You may be missing the point of a resume.

There are really two goals: 1. Get you through the door, so you can get an Informational with the Hiring Manager. This means passing the Recruiter and (usually) the Hiring Manager's 30-60 second screen while looking at 50 candidates. Often an email or a Linked In Message is more effective than a CV at this.

2. Sufficiently and credibly explain your background to the interviewers who will be reading it 5 minutes before the interview.

The CV needs to present well and be credible.

1 comments

I think you are missing the point of the GP post. Yes, a resume/CV is a marketing document designed to get you past an initial screen, and to tell an interviewer what you are about. But, ideally (and it's certainly not too much to ask), such a document should also be accurate. "Marketing" and "lies" should theoretically be disjoint sets.

Unfortunately, the fact that so many people outright lie on their resumes means that people who don't are at a disadvantage.

Resume truth isn't the same as spoken truth.

I worked at FedEx ground for two weeks in college, but one week was in June and the next was in July, so while that was relevant experience, it went on my resume with June-July and it may have looked like I worked there for two months.
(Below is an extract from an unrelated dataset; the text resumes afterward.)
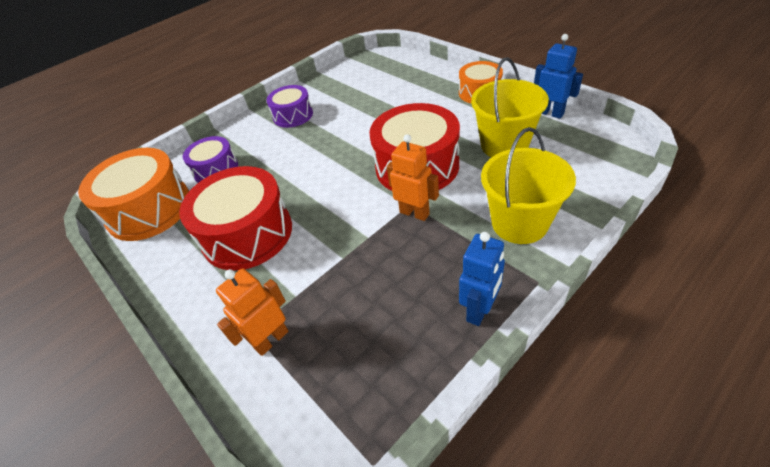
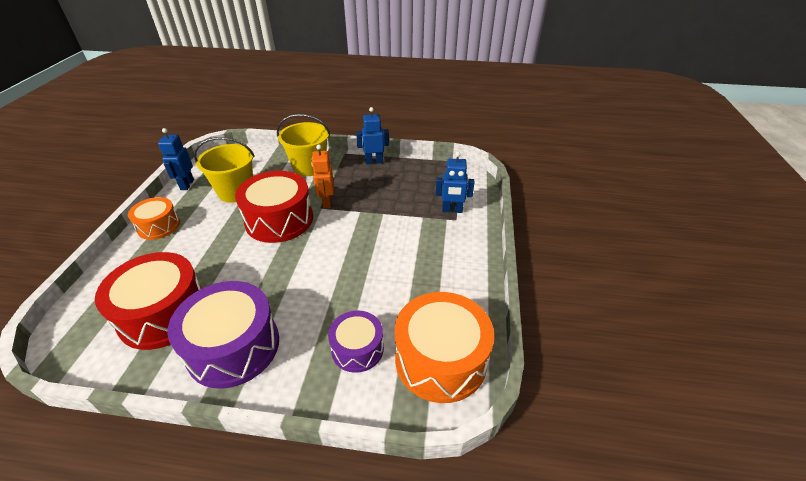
camera: 135 degrees left, 5 degrees down
(247, 234) = (404, 267): red drum -> red drum (164, 313)
(271, 339) = (452, 210): orange robot -> blue robot
(293, 115) = (233, 347): purple drum -> purple drum, size x1.72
It's common to only list the final position one held, so someone who was in the mailroom for 5 years, somehow got into a deskjob for two weeks and then left is going to show 5 years at the company, deskjob (unless they're looking for a new mailroom gig). It's true, but misleading. Of course, some people go beyond that and claim things they didn't actually do, etc.

After a certain point of interviewing candidates, I stopped reading their resumes. All of the interesting stuff I would ask about never had details behind it, because it was fluffed up, but never enough to disqualify a candidate either.